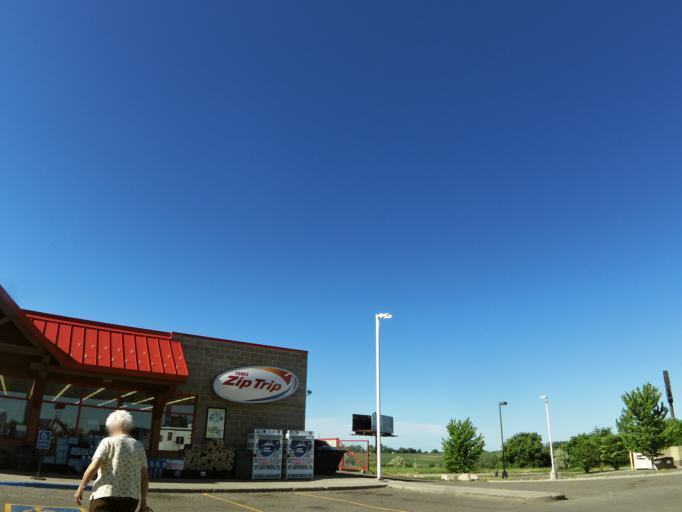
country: US
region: Minnesota
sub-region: Otter Tail County
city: Fergus Falls
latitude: 46.2889
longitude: -96.1176
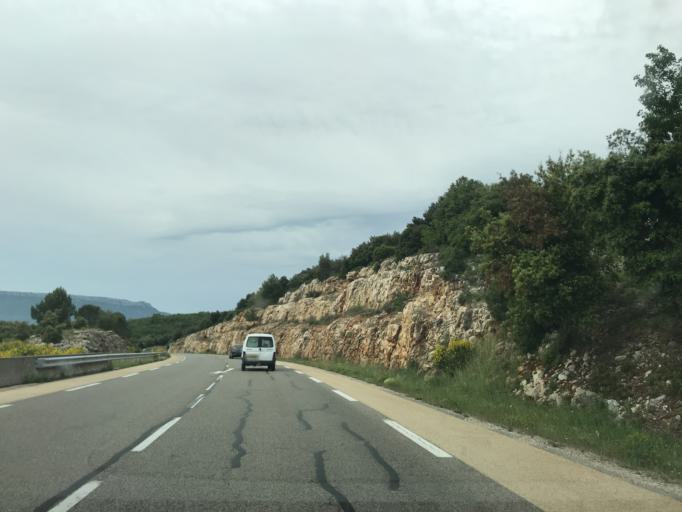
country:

= EXERCISE INSTRUCTIONS =
Copy the data above line for line, leaving out the pictures.

= RESPONSE BELOW =
country: US
region: Minnesota
sub-region: Otter Tail County
city: Fergus Falls
latitude: 46.2889
longitude: -96.1176
country:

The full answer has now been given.